Colored object listings:
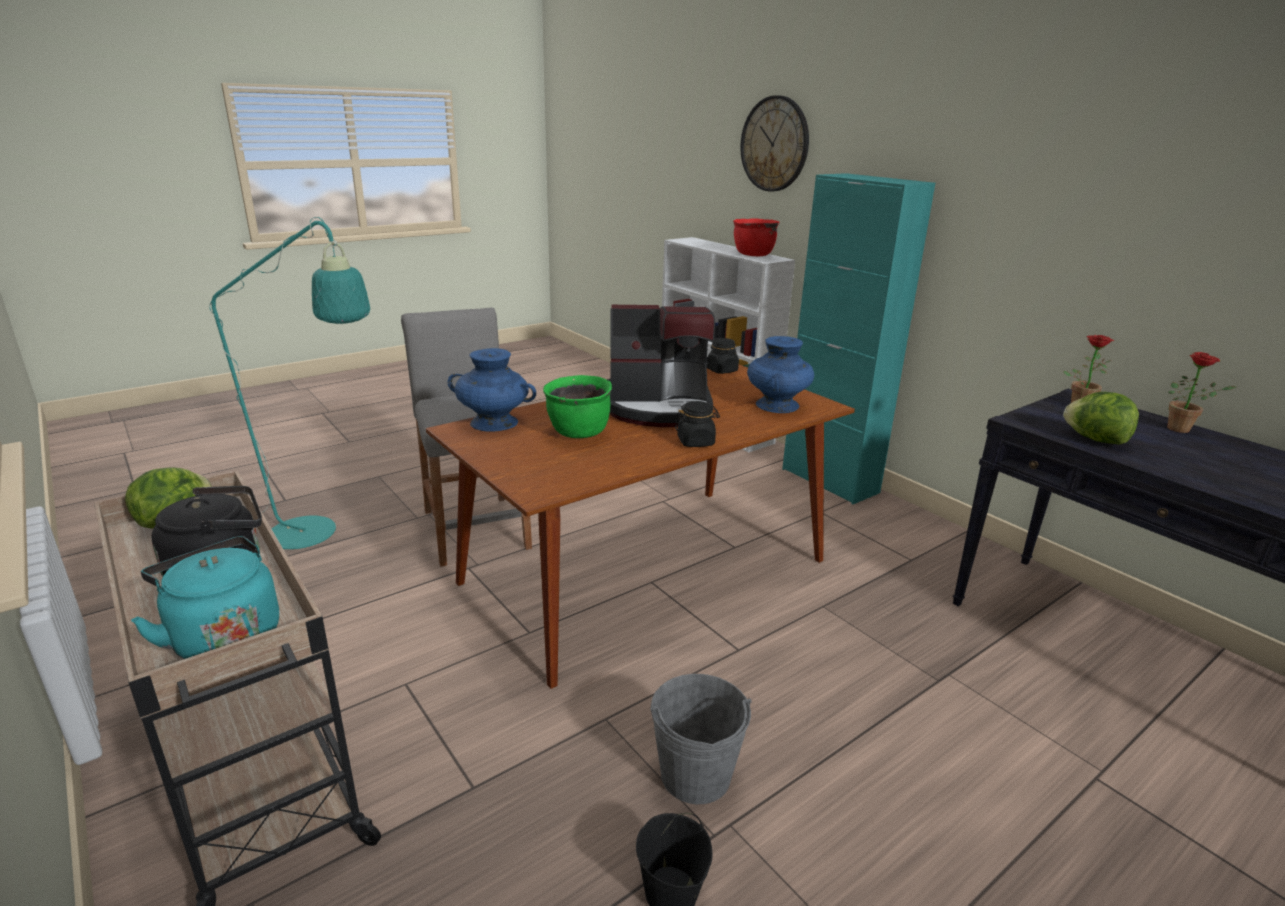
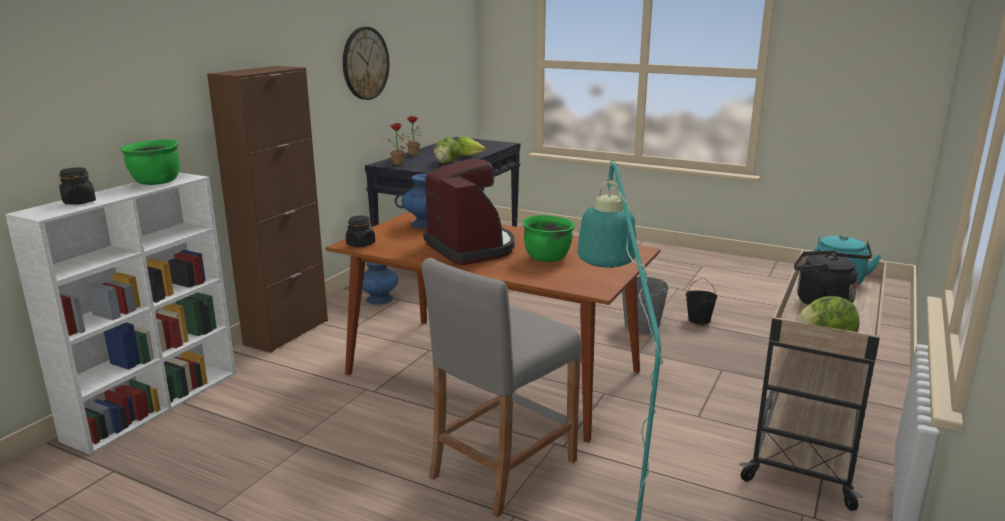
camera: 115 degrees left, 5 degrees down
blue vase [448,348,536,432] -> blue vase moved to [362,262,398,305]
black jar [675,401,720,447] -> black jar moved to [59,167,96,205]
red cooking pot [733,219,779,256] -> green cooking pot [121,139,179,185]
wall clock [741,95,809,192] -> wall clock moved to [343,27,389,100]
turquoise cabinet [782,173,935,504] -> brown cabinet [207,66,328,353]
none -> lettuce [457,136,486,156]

» What the task asks
Word for word, reproduce all the data, but not the pictures.

» Answer box
camera: 115 degrees left, 5 degrees down
blue vase [448,348,536,432] -> blue vase moved to [362,262,398,305]
black jar [675,401,720,447] -> black jar moved to [59,167,96,205]
red cooking pot [733,219,779,256] -> green cooking pot [121,139,179,185]
wall clock [741,95,809,192] -> wall clock moved to [343,27,389,100]
turquoise cabinet [782,173,935,504] -> brown cabinet [207,66,328,353]
none -> lettuce [457,136,486,156]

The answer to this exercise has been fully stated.